Alors que j’écris ces mots, la France est au cœur d’une phase de confinement pendant l’épidémie de Covid-19. Mais qu’est-ce qu’une épidémie ? C’est notamment une idée abstraite et déstabilisante qui fait remonter à la surface les instincts primaux et la peur. Chaque jour, je pense à ce vieil adage politique qui dit qu’ « Un peuple qui a peur, on peut lui faire faire ce qu’on veut ». S’il s’applique dans cette période trouble, c’est aussi le propos de cette dystopie cruelle qu’est L’épidémie d’Asa Ericsdotter.
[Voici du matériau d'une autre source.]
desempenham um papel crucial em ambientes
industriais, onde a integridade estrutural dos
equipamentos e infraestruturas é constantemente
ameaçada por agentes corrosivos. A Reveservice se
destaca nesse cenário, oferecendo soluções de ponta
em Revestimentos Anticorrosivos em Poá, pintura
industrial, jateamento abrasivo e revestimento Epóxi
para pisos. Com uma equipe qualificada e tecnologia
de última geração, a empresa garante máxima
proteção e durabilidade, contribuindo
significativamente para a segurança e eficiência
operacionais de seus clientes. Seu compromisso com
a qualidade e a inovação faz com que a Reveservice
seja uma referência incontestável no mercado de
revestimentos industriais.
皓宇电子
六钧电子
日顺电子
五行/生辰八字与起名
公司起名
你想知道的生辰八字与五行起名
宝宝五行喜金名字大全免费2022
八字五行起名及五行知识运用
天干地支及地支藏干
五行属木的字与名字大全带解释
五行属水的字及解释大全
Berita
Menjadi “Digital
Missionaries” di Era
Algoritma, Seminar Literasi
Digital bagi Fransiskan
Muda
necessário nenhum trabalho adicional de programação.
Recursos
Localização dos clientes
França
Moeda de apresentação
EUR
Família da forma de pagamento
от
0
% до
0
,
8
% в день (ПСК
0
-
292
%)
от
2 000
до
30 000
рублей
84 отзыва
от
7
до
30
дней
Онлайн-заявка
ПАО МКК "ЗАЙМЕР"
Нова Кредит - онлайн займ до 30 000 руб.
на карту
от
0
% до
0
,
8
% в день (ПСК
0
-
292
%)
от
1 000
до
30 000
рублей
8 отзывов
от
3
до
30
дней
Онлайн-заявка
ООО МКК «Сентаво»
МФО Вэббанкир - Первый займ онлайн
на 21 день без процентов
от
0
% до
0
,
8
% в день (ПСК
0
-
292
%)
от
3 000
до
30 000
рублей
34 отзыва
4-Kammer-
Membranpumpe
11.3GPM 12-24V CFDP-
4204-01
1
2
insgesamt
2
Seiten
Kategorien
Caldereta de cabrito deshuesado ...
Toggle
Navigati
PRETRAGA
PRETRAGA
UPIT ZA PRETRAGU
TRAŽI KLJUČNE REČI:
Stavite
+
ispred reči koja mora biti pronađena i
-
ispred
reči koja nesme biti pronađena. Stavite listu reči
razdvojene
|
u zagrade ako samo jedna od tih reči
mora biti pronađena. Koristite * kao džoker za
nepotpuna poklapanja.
Cette auteure suédoise a été encensée par la critique très tôt dans sa carrière, aussi se doit-elle d’être à la hauteur de l’attente de son lectorat. Ici, elle nous raconte comment une démocratie ordinaire peut se transformer en régime autoritaire et fou comme aux heures les plus sombres du XXe siècle. Et l’argument derrière la bascule ? Le coût social de l’obésité et la nécessité de mener cette politique pour le bien de la société suédoise.
Tout commence par l’opportunisme d’un homme, Johan Svard, qui deviendra Premier ministre de la Suède suite à une campagne articulée autour du bien-être et de la santé des citoyens. De tellement belles intentions qu’il renommera son parti, le parti de la santé, c’est dire l’importance du sujet pour lui. Et ce sera vers les personnes en surpoids que va se porter essentiellement son attention. Pour faire passer la pilule, le coût pour le système de santé de cette comorbidité et la culpabilisation des populations concernées vont être mis en œuvre.
Le lecteur assistera ensuite vers la lente glissade de la politique vers la dictature au travers des décisions de plus en plus ignobles jusqu’à la solution finale redoutée. Comment tout un peuple peut se soumettre à l’horreur sans rechigner, c’est si facile quand on n’est pas concerné, qu’on sait détourner le regard et devenir bien pensant. Mais quelques personnes voient ce qu’il se passe. Ce sont ces héros ordinaires qui vont tenter d’alerter.
Ainsi ce roman se lit comme un thriller de haut vol, un page-turner où nous attendons l’indicible au détour de chaque page. C’est un petit bijou de méticulosité qui nous montre le glissement des démocraties qu’on pense si bien établies vers l’immonde. L’histoire a cette fâcheuse tendance à bégayer, c’est pourquoi les lanceurs d’alerte sont si importants dans nos sociétés modernes, même s’ils prennent le risque qu’on les fasse taire. Ce sont les héros de notre monde où les médias sont omniprésents pour le meilleur et pour le pire.